Data supplied

◆ ◆ ◆ ◆

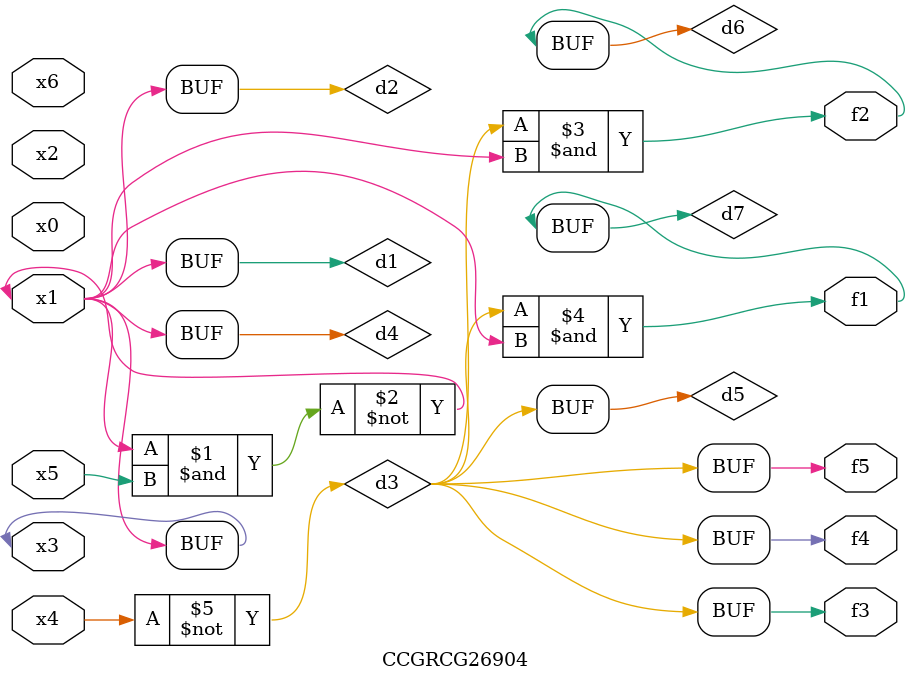
<source format=v>
module CCGRCG26904(
	input x0, x1, x2, x3, x4, x5, x6,
	output f1, f2, f3, f4, f5
);

	wire d1, d2, d3, d4, d5, d6, d7;

	buf (d1, x1, x3);
	nand (d2, x1, x5);
	not (d3, x4);
	buf (d4, d1, d2);
	buf (d5, d3);
	and (d6, d3, d4);
	and (d7, d3, d4);
	assign f1 = d7;
	assign f2 = d6;
	assign f3 = d5;
	assign f4 = d5;
	assign f5 = d5;
endmodule

</source>
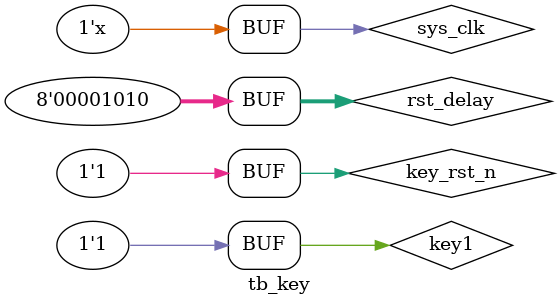
<source format=v>
`timescale 1ns / 1ps


module tb_key(

    );
    
parameter CLK_PERIOD = 20;    
reg sys_clk;
always #(CLK_PERIOD/2) sys_clk = ~sys_clk;

reg key1 = 1'd1;
wire  led1;

reg [7:0] rst_delay = 8'd10; 
reg led_rst_n = 1;
reg [7:0] led_rst_count = 0;
reg [1:0] led_mode = 2'd0;
    
reg key_rst_n = 1;    
wire key1_value;
reg key1_state_d = 0;
always @(posedge sys_clk) begin
    if (!led_rst_n) begin
        if (led_rst_count < rst_delay - 1) 
            led_rst_count <= led_rst_count + 1;
        else begin
            led_rst_count <= 0;
            led_rst_n <= 1;
            if (led_mode == 2'd3) 
                led_mode <= 2'd0;
            else
                led_mode <= led_mode + 1'b1;
        end
    end

    if (key1_state_d != key1_value) begin
        key1_state_d <= key1_value;
        if (key1_value)
            led_rst_n <= 0;
    end
end
    
initial begin
    sys_clk <= 1'b0;
    key1 <= 1'd1;
    
    #2000;
    key1 <= 1'd0;
    #2000;
    key1 <= 1'd1;
    
    #2000;
    key1 <= 1'd0;
    #2000;
    key1 <= 1'd1;
    
    #2000;
    key1 <= 1'd0;
    #2000;
    key1 <= 1'd1;
    
    #2000;
    key1 <= 1'd0;
    #2000;
    key1 <= 1'd1;
end 
    
LED u_led(
     .clk(sys_clk),
     .rst_n(led_rst_n),
     .mode(led_mode),
     .led(led1)
 );
 
 KEY u_key(
    .clk(sys_clk),
    .rst_n(key_rst_n),
    .key(key1),
    .KEY_value(key1_value)
);

endmodule

</source>
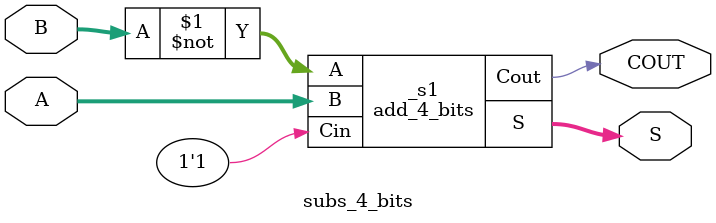
<source format=v>
module add_1_bit (
  input A1, B1, Cin,
  output S1, Cout
);
  assign {Cout, S1} = A1 + B1 + Cin;
endmodule

module add_2_bits ( A, B, Cin, S, Cout );
  input [1:0] A;
  input [1:0] B;
  input Cin;
  output [1:0] S;
  output Cout;
  wire c1;
  add_1_bit _s1(A[0], B[0], Cin, S[0], c1);
  add_1_bit _s2(A[1], B[1], c1, S[1], Cout);
endmodule

module add_4_bits (Cin, A, B, S, Cout);
  input [3:0] A;
  input [3:0] B;
  input Cin;
  output [3:0] S;
  output Cout;
  wire c1;
  add_2_bits _s1(A[1:0], B[1:0], Cin, S[1:0], c1);
  add_2_bits _s2(A[3:2], B[3:2], c1, S[3:2], Cout);
endmodule

module subs_4_bits ( A, B, S, COUT );
  input [3:0]A; 
  input [3:0]B; 
  output [3:0]S;
  output COUT;

  add_4_bits _s1(1'b1, ~B, A, S, COUT);
endmodule

</source>
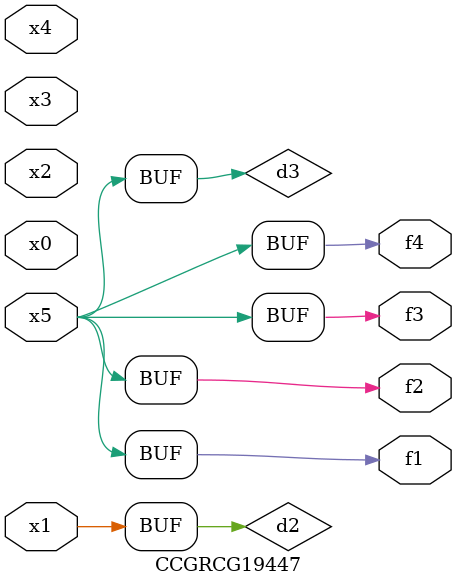
<source format=v>
module CCGRCG19447(
	input x0, x1, x2, x3, x4, x5,
	output f1, f2, f3, f4
);

	wire d1, d2, d3;

	not (d1, x5);
	or (d2, x1);
	xnor (d3, d1);
	assign f1 = d3;
	assign f2 = d3;
	assign f3 = d3;
	assign f4 = d3;
endmodule

</source>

◆ ◆ ◆ ◆

Work task
Look through the listing above and copy each line with the word "input" in it.

Answer area
	input x0, x1, x2, x3, x4, x5, x6,
  input A1, B1, Cin,
  input [1:0] A;
  input [1:0] B;
  input Cin;
  input [3:0] A;
  input [3:0] B;
  input Cin;
  input [3:0]A; 
  input [3:0]B; 
	input x0, x1, x2, x3, x4, x5,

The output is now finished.